In this episode, we talk frankly about these difficult shifts, the perception of management being out of touch, and the extent to which transparency in formulating policies at such massive scale is practical. She has kind words for the blog phenom mini-microsoft, the anonymous blogger who was often quite thoughtful about how to improve things.

Why was Microsoft so prescient — yet ultimately unsuccessful — in so many areas (smart set top boxes and streaming video, demand-side management of power, web-based productivity apps, smartphones, tablets, mapping, natural language input, smart cars, web real estate, payments/banking, ebooks, etc.)? I was startled at Lisa’s clarity on this. These misses have many fathers, but she points to a significant central cause.

When Lisa Brummel joined Microsoft as a Product Manager in 1989, the company had roughly 4,000 employees. In 2005, when Steve Ballmer asked her to take over HR, and leave her job running a $1 Billion software division -- with $400 Million in profit) -- the company had grown to 50,000 employees. When she retired ten years later, she'd been Chief People Offer through the CEO transition of BillG to Satya, massive acquisitions, the leveling out of stock growth, and the tectonic shifts to software as a service and (non-Microsoft) smartphone platforms.
Lisa Brummel, Ginny Gilder and Dawn Trudeau, Co-Owners of the Seattle Storm (Photo Credit: Bettina Hansen/The Seattle Times)

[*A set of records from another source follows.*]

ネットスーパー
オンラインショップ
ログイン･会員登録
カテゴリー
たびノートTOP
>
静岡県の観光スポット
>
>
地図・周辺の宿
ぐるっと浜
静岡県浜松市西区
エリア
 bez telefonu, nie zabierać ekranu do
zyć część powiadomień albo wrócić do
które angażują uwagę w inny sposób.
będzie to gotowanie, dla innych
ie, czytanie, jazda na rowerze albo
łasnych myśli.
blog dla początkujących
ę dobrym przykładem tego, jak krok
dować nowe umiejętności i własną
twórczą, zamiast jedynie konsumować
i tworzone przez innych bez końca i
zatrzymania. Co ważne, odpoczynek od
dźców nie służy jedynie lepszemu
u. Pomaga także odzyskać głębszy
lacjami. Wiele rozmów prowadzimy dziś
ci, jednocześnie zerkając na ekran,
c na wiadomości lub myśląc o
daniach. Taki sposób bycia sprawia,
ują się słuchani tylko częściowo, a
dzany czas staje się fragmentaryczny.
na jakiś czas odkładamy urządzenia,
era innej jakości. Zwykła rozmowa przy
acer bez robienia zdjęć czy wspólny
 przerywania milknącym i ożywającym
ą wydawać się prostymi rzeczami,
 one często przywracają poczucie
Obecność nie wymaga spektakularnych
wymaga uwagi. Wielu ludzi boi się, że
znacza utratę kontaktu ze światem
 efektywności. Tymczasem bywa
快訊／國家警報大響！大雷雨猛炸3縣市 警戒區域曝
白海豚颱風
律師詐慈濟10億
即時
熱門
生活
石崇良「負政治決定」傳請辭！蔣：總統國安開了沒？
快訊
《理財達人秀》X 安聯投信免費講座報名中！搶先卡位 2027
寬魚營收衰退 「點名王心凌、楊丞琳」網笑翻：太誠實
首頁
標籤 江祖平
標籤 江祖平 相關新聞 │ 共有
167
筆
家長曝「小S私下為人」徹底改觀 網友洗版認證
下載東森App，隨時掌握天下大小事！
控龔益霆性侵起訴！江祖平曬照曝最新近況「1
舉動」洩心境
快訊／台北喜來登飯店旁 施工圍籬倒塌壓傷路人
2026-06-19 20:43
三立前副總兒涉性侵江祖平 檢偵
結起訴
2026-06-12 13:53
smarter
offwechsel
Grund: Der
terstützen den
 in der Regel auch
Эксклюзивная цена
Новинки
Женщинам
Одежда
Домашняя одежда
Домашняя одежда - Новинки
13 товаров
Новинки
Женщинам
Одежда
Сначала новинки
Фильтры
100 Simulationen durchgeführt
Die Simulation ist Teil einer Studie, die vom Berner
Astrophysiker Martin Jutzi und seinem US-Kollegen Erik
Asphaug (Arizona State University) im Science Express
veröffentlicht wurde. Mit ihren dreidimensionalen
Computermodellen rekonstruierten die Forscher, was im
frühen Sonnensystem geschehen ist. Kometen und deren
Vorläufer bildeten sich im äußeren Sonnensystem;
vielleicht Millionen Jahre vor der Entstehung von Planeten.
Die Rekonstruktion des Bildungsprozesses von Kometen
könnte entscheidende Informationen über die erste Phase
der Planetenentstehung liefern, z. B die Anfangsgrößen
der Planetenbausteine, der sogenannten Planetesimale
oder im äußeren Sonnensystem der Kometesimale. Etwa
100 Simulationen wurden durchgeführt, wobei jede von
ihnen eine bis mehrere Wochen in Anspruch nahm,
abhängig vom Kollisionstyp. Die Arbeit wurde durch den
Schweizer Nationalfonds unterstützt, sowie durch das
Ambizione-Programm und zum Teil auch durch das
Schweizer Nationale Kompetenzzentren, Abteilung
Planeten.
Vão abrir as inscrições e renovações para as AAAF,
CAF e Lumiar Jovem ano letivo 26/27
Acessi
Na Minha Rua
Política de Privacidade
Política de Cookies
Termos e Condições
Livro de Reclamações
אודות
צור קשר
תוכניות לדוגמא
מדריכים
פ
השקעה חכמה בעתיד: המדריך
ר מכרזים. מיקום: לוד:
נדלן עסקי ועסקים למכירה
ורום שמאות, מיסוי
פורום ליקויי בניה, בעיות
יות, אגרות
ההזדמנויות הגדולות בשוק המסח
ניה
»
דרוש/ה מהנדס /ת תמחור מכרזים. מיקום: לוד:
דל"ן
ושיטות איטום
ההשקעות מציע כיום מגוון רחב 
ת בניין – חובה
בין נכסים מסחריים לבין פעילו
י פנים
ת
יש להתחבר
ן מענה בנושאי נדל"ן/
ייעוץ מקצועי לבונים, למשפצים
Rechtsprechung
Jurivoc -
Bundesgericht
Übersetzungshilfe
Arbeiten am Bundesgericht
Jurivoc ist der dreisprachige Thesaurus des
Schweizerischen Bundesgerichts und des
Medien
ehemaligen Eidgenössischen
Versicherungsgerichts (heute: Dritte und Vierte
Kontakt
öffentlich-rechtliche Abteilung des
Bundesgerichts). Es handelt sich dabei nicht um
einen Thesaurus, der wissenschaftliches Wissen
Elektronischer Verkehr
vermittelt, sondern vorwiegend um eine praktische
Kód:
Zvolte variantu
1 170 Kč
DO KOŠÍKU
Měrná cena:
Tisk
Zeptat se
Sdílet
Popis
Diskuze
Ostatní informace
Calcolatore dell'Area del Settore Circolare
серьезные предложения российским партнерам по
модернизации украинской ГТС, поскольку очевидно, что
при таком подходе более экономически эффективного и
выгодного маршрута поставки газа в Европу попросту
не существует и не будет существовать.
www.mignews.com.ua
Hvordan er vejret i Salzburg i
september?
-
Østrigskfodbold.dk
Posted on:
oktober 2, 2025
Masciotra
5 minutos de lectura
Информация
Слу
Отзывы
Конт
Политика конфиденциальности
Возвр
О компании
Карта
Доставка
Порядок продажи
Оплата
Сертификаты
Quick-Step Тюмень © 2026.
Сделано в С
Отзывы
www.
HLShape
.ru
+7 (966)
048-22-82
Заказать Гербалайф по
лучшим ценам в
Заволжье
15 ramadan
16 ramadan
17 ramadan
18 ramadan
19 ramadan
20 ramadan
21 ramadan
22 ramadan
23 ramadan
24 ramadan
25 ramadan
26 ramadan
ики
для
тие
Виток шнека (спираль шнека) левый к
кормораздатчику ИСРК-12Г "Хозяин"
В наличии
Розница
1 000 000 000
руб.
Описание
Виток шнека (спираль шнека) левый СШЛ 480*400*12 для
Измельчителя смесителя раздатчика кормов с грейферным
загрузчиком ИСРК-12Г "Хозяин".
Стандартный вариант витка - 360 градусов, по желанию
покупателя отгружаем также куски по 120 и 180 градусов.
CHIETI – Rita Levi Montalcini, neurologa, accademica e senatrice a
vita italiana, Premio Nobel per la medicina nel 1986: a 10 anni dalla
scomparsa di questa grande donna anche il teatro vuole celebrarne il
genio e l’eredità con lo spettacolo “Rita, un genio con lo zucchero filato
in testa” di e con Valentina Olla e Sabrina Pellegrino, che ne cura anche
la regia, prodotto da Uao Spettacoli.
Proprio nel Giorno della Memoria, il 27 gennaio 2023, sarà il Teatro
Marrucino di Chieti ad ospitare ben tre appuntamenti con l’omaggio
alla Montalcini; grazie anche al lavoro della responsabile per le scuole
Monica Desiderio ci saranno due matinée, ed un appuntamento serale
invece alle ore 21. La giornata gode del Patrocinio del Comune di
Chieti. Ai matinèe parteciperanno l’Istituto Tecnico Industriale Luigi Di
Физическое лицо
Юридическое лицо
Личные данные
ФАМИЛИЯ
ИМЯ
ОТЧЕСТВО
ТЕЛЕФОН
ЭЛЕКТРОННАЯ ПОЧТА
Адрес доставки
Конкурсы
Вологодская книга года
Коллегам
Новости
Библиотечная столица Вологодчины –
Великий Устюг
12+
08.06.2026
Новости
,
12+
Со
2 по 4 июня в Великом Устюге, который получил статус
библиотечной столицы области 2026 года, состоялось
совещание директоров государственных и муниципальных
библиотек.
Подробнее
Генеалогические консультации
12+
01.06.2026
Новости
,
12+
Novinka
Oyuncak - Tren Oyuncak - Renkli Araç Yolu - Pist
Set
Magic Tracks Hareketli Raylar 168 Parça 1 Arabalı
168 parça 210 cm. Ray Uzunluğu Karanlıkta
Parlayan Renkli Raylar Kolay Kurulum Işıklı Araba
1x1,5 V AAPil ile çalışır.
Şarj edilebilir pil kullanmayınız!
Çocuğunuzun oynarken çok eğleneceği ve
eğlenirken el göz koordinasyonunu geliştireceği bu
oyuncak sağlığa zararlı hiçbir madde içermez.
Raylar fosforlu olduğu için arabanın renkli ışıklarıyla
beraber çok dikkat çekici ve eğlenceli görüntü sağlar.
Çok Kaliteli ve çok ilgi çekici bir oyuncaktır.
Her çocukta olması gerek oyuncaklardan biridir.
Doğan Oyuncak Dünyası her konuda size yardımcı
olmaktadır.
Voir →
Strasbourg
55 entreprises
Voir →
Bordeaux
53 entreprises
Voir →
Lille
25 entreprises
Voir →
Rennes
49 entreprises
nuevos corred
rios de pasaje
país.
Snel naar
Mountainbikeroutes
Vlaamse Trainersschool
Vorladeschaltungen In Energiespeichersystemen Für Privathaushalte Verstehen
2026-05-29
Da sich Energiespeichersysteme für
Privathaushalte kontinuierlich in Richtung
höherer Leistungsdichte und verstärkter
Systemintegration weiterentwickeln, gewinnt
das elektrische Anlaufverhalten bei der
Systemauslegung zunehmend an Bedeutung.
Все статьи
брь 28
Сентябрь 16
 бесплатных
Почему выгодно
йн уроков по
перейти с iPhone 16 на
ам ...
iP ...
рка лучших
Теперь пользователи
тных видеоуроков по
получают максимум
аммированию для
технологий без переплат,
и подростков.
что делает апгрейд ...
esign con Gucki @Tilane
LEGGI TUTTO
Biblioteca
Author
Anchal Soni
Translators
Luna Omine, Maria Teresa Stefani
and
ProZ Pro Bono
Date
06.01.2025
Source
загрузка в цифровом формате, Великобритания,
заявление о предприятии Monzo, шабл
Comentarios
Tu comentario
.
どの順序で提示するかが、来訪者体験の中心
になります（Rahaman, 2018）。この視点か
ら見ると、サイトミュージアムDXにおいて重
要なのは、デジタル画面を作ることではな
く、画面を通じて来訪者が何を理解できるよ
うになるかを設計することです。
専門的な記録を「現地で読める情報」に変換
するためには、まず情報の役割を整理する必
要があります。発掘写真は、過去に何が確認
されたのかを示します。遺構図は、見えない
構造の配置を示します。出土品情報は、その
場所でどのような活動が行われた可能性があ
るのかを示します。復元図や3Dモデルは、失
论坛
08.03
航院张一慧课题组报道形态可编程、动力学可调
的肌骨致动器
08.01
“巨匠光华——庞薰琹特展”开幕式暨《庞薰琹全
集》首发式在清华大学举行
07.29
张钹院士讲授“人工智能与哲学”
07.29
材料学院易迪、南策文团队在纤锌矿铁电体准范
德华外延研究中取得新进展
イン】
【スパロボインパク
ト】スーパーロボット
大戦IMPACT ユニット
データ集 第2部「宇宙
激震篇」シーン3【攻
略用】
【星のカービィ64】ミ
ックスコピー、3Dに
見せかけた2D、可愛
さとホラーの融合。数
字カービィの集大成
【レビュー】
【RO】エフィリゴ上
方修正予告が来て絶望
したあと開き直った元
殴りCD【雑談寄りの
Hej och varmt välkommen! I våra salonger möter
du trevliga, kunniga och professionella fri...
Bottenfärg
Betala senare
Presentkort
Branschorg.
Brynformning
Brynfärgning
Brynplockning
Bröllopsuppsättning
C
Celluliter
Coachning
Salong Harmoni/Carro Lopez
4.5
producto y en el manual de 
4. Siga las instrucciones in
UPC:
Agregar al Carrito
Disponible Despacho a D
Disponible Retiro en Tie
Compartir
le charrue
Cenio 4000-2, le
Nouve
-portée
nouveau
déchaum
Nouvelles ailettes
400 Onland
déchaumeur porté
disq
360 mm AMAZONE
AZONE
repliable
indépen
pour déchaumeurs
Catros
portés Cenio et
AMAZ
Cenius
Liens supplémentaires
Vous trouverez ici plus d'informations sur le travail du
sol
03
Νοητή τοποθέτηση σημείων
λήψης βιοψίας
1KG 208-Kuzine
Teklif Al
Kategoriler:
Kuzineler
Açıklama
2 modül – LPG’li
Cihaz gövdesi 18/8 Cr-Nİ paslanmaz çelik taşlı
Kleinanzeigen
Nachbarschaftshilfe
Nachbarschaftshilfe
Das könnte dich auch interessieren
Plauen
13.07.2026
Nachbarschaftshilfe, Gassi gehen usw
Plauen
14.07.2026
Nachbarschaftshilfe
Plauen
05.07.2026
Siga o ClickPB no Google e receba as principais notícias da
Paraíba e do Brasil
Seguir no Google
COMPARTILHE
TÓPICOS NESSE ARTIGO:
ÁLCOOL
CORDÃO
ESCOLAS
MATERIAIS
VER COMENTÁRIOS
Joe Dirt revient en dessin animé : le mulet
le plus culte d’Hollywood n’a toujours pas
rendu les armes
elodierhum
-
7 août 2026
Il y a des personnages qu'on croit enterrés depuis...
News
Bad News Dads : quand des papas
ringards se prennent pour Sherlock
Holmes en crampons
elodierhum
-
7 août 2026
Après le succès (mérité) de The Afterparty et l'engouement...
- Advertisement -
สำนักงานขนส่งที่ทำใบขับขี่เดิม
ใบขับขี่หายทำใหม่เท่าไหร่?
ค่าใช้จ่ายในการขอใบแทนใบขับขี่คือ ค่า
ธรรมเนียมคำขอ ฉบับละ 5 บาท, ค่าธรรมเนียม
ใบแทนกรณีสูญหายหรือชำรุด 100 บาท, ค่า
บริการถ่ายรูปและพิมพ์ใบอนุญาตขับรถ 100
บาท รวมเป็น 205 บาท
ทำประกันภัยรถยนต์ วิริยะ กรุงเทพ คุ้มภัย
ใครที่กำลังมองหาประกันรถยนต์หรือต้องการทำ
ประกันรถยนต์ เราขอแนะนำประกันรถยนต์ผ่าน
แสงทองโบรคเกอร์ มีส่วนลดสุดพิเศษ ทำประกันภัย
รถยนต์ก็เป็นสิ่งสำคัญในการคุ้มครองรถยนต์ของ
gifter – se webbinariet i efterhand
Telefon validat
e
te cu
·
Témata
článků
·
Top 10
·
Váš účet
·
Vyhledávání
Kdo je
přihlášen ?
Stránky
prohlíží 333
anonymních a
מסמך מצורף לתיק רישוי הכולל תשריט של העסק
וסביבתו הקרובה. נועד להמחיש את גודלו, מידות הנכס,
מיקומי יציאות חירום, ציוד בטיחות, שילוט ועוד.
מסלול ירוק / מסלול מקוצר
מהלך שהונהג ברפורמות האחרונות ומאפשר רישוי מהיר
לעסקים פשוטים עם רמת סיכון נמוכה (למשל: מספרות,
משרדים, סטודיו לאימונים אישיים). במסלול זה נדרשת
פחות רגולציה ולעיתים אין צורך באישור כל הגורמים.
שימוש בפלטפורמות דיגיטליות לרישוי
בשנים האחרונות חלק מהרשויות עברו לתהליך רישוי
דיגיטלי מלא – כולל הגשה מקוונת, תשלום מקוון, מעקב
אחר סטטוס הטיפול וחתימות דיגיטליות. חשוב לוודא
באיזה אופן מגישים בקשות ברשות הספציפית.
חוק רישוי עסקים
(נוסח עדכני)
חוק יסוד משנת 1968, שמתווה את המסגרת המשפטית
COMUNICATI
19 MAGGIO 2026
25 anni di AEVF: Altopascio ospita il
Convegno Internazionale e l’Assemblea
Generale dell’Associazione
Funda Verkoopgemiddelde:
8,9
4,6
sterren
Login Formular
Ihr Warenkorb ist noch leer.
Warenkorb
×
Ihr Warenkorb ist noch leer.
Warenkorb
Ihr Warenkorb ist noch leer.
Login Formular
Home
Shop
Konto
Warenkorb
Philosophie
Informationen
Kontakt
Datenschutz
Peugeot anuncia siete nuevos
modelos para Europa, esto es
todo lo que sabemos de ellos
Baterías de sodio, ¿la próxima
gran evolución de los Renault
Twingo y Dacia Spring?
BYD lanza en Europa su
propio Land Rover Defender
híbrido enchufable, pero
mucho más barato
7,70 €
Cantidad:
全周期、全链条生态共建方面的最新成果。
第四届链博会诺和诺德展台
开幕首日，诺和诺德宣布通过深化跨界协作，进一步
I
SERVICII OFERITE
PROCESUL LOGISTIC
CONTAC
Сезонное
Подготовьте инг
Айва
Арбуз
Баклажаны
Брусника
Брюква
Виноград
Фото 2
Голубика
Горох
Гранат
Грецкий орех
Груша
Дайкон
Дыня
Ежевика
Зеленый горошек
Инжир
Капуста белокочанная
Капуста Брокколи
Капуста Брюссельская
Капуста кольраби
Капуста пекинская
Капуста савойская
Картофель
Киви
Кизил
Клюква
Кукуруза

It’s no wonder she spends her time on sports entertainment now. The Storm are not only a WNBA champion, but they’re a great asset to the greater Seattle community. We talk a bit about the team, how she (and her partners Ginny Gilder and Dawn Trudeau) came to acquire the team from Oklahoma villain Clay Bennett, and the impact of technology on sports. Highly recommended article by Bettina Hansen here.

Probably less well known is that Lisa was a tremendous athlete back in the day. She’s been inducted into the Connecticut Women’s Basketball Hall of Fame, was all-Ivy League for four years at Yale, and was the Ivy MVP. She also won national and world fast pitch softball titles as catcher for the Raybestos Brakettes, a legendary — and awesomely named — team from Stratford.